O grau de suposta agressividade também depende do contexto sócio-histórico, cultural e ideológico e da maneira como é dito. Dessa forma, o bom falante de uma língua sabe analisar as circunstâncias e os interlocutores, que dão indícios e pistas em relação ao uso de palavrões. Há situações em que eles não cabem, definitivamente.
Afinal, uma coisa é usar um palavrão em um campo de futebol, com amigos íntimos num bar, por exemplo, outra é usá-lo em uma reunião de trabalho, na vida cotidiana, nas relações com todas as pessoas.
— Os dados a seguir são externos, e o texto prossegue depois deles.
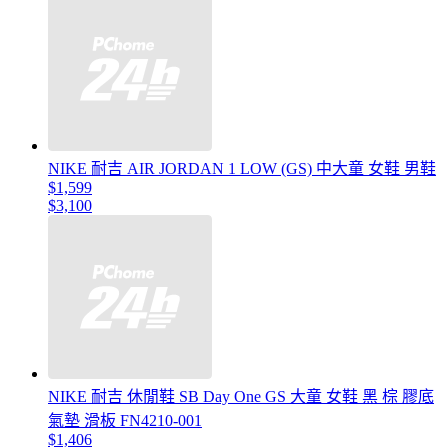
NIKE 耐吉 AIR JORDAN 1 LOW (GS) 中大童 女鞋 男鞋
$1,599
$3,100
NIKE 耐吉 休閒鞋 SB Day One GS 大童 女鞋 黑 棕 膠底
氣墊 滑板 FN4210-001
$1,406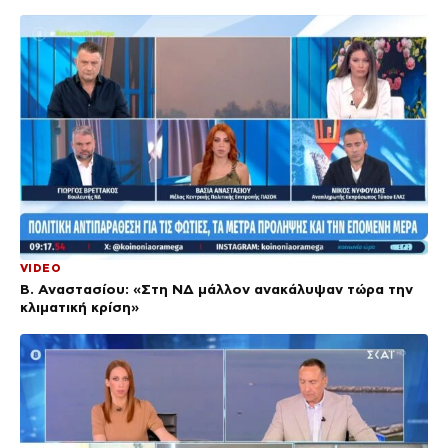
VIDEO
Β. Αναστασίου: «Στη ΝΔ μάλλον ανακάλυψαν τώρα την
κλιματική κρίση»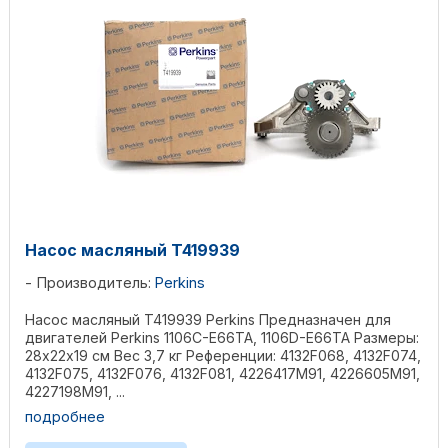
Насос масляный T419939
Производитель:
Perkins
Насос масляный T419939 Perkins Предназначен для
двигателей Perkins 1106C-E66TA, 1106D-E66TA Размеры:
28х22х19 см Вес 3,7 кг Референции: 4132F068, 4132F074,
4132F075, 4132F076, 4132F081, 4226417M91, 4226605M91,
4227198M91, ...
подробнее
Todo mundo conhece aquele sujeito que, ao invés de conversar, discorrer sobre o problema ou o que lhe causa descontentamento, começa a desfilar toda a sorte de impropérios que conhece, acreditando que eles darão um fim ao problema. Por isso a ciência destaca que o uso de palavrões pode se tornar um hábito, sobretudo, como já dissemos, quando o vocabulário de que o sujeito dispõe é limitado. Por fim, é importante ressaltar que (não sou eu quem diz, mas a ciência) falar palavrão pode se tornar um vício, como fumar. Por isso é sempre bom tirar as crianças da sala. Todo mundo sabe que criança aprende essas coisas com muita facilidade.
E para quem gosta de citações bíblicas, termino meu texto com uma frase do livro de Provérbios que diz: “O que guarda a boca e a língua guarda a sua alma das angústias”. E não há pimenta malagueta que dê jeito.